To refresh my technique with a manual lever, I intentionally choose a temperature-tolerant espresso blend for the first week with the Cremina. After several days with Counter Culture Coffee's Big Trouble (formally known as Toscano), I switched to a more challenging single orgin:Ruvumbu, RWANDA from Intelligentsia Coffee & Tea
For those who aren't familiar with Intelligentsia Coffee & Tea, they package their coffees dedicated to espresso in black bags and the rest of their coffees in "traffic cone orange" bags. They describe their Rwandan Ruvumbu
coffee as follows:
Intelligentsia Coffee wrote:Focusing on ripe cherry selection, Justin Musabyimana's efforts have resulted in another exceptionally clean and flavorful harvest. Our third annual coffee from Ruvumbu tastes like apricot jam and butterscotch with the bright acidity of cranberries.
If you like fruity coffees, but flinch at the thought of lemon pucker acidity, lever espresso machines like the Cremina offer an interesting option. Because the brew water is drawn from the steam boiler (so-called "dipper" design), the temperature profile spikes dramatically above the target brew temperature at first, then tapers off as the grouphead draws off excess heat. I believe this initial temperature spike has the positive effect of tempering acidity without flattening the fruitiness. For this particular coffee, the Cremina delivers sweet fruits and a crisp clean finish of cranberries as promised, but most importantly, without the pucker I would have expected from a pump-driven espresso machine.

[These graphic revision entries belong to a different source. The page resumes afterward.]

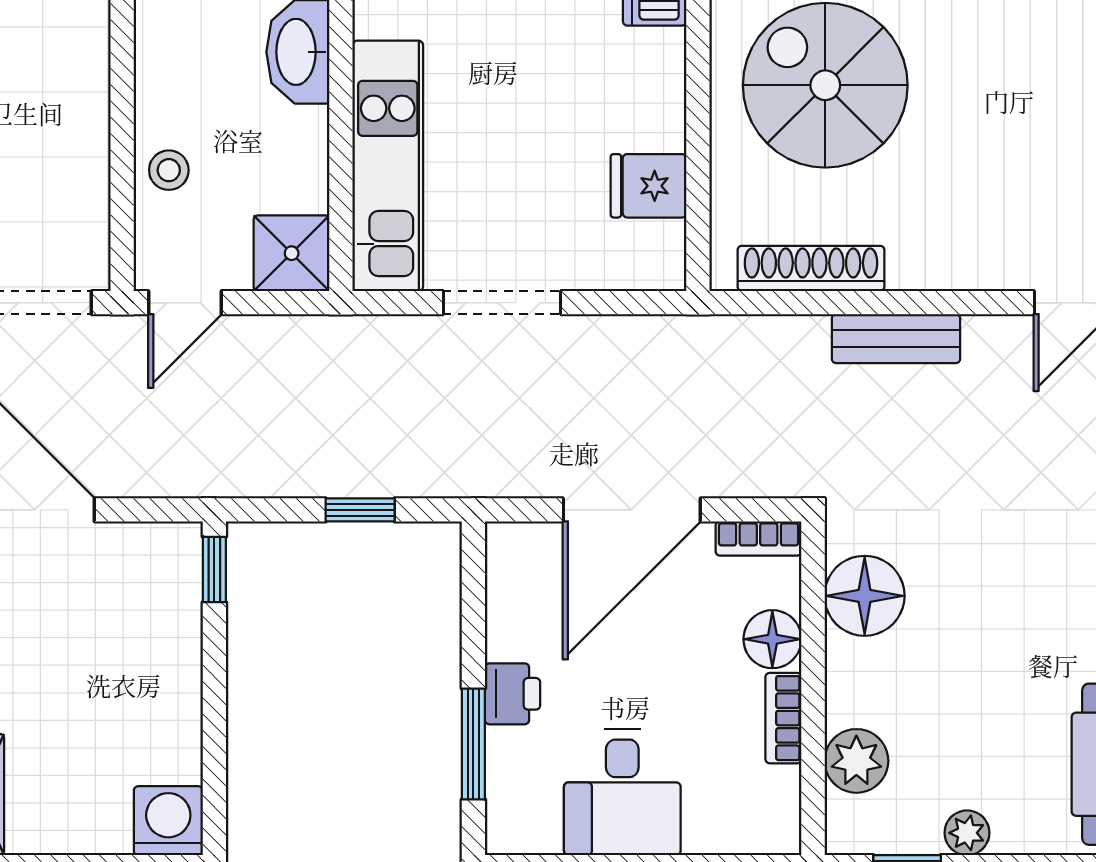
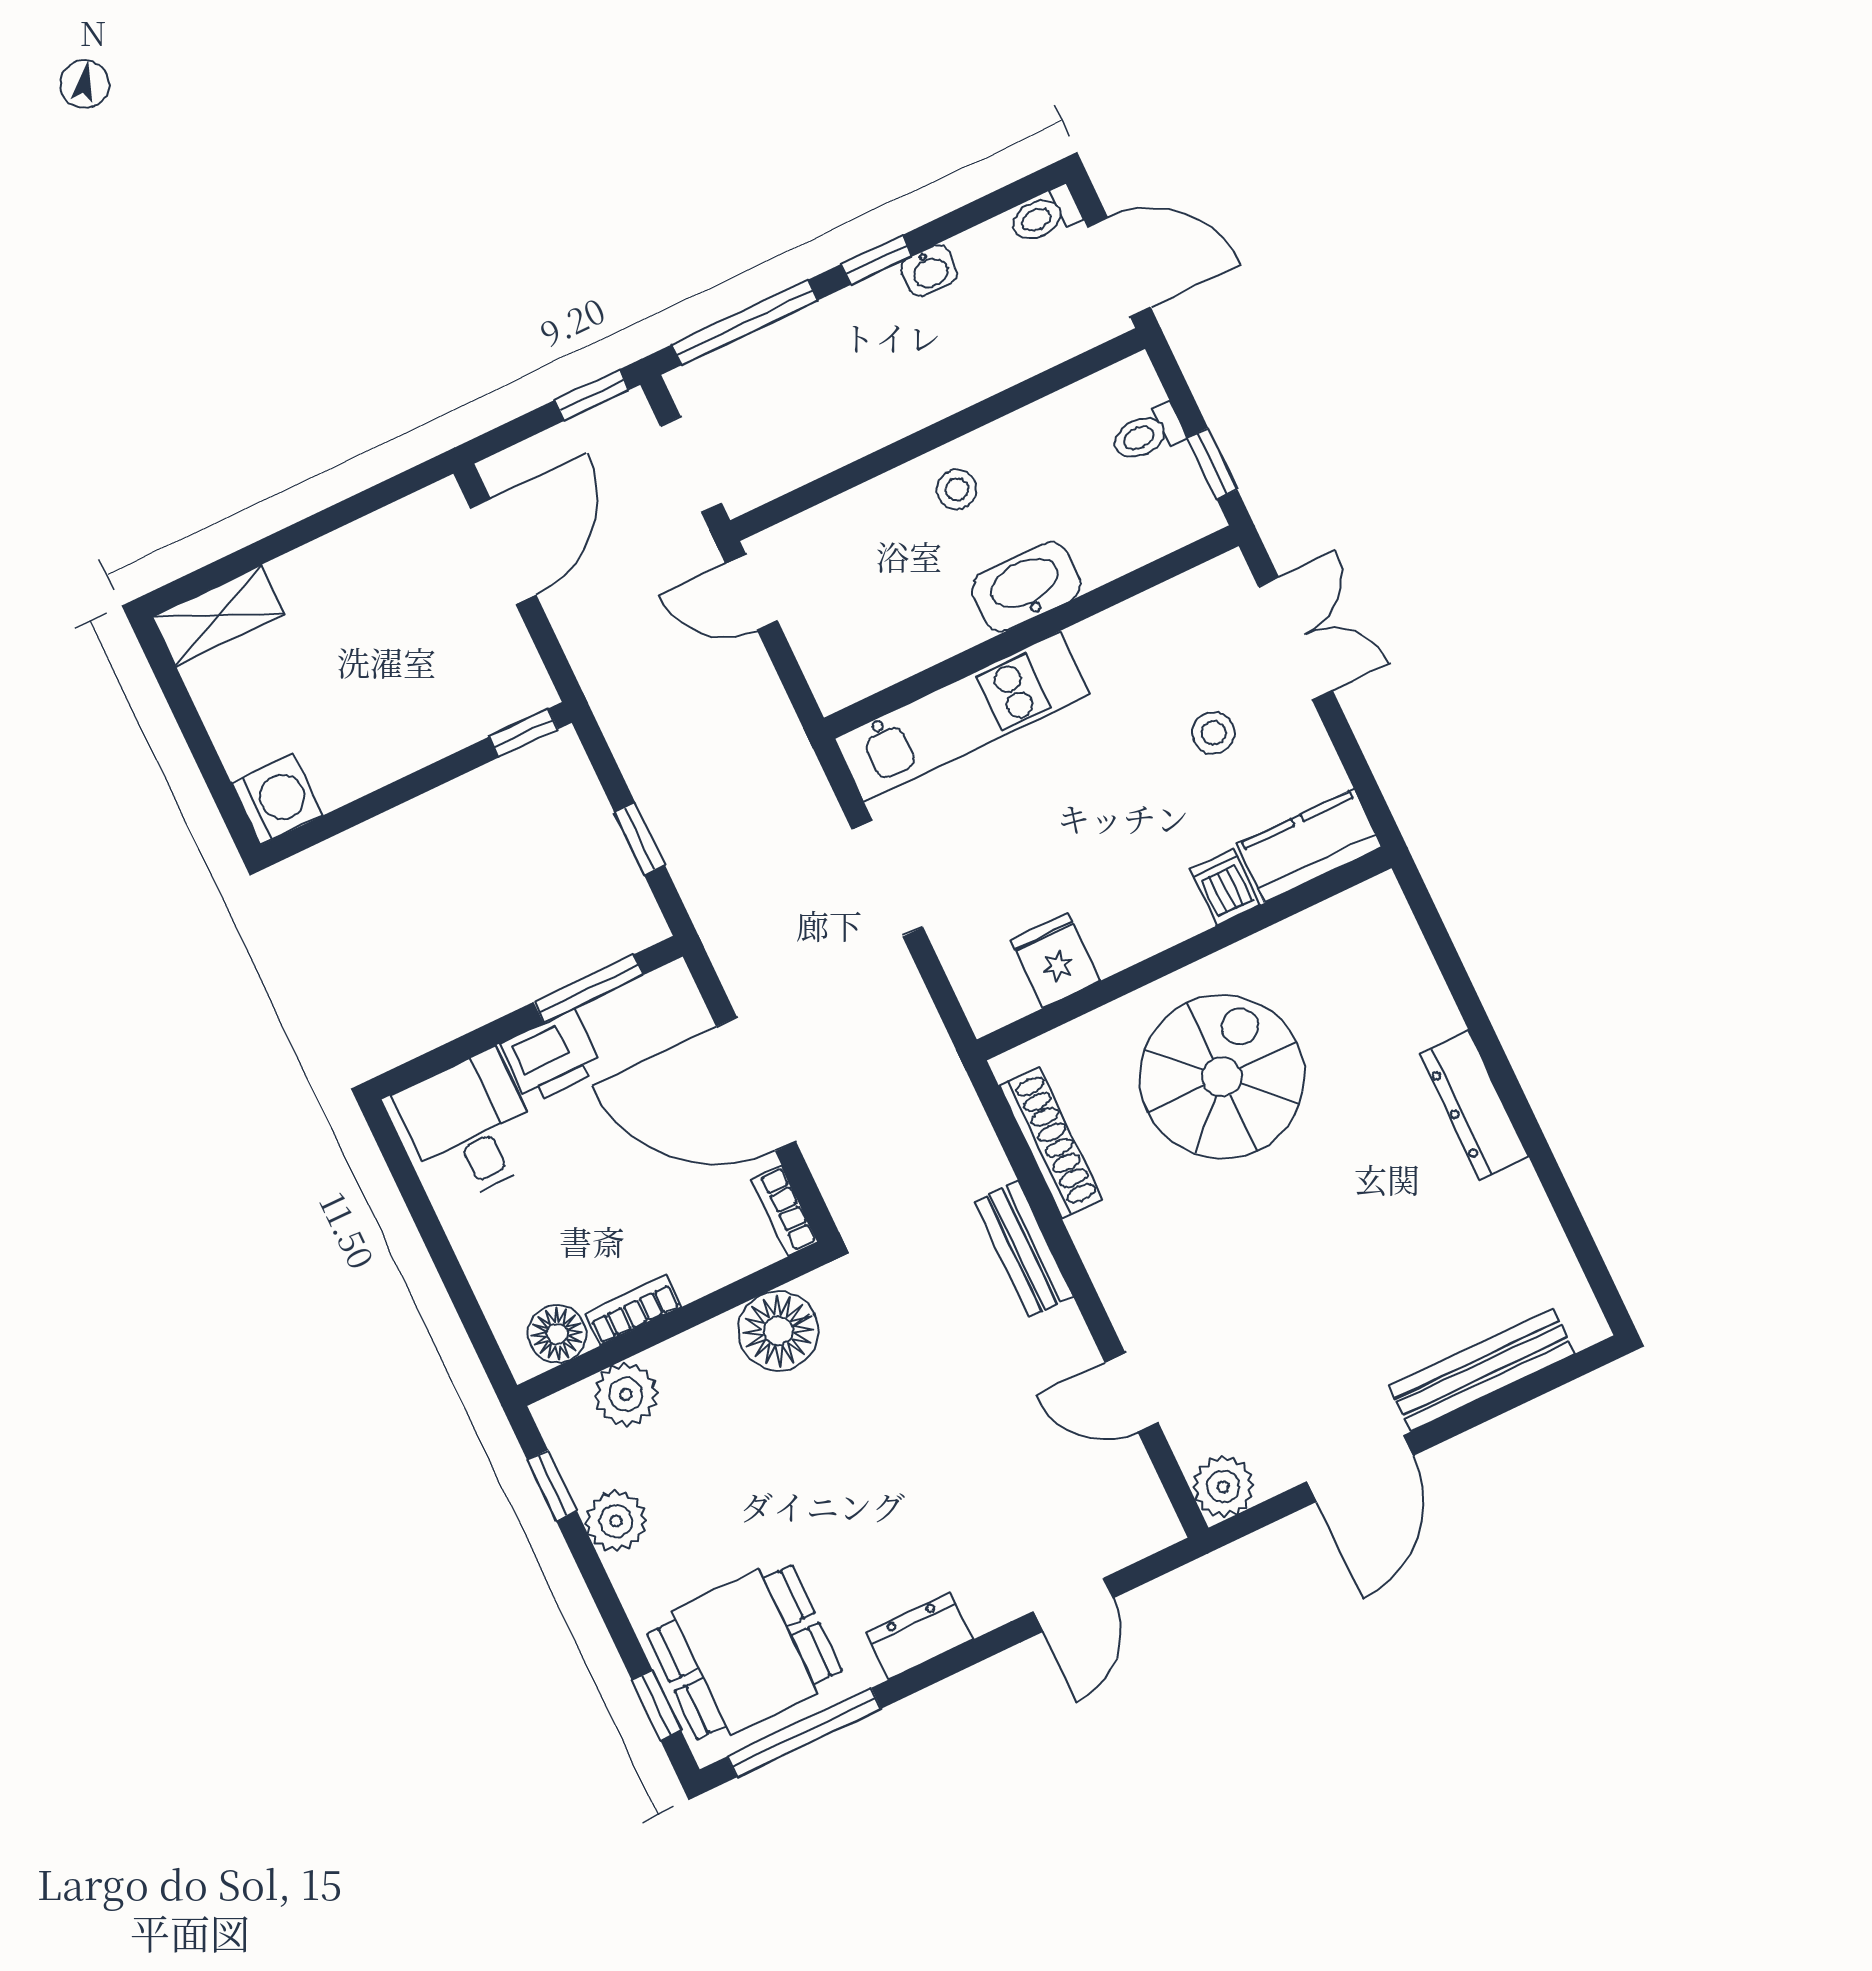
stool: (169, 170) -> (957, 489), moved
shower: (292, 253) -> (842, 667), removed
floor lamp: (772, 639) -> (557, 1334), moved
printer: (513, 694) -> (552, 1057), width x1.36, depth x1.24
window: (473, 744) -> (589, 988), moved
desk: (622, 792) -> (470, 1127), moved, turned 90
plant: (967, 833) -> (616, 1521), width x1.38, depth x1.38

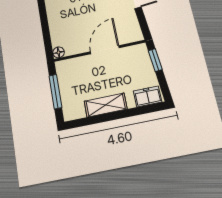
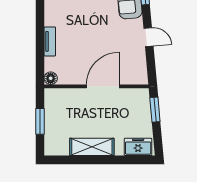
tv unit: (53, 22) -> (50, 41), added
window: (55, 91) -> (40, 121), width x0.69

Before wrapping this review, I would like to hold a group taste test with a similarly fruity coffee and an ultra-flat brew temperature profile like the espresso machines from La Marzocco. Will the Cremina be able to reproduce this nicely-fruity-without-pucker espresso and how will it compare to a pump-driven espresso machine with flat brew temperature profile? We'll see. Admittedly because of the hands-on nature of a lever espresso machine, the results may not be readily reproducible, but it will be a fun comparison.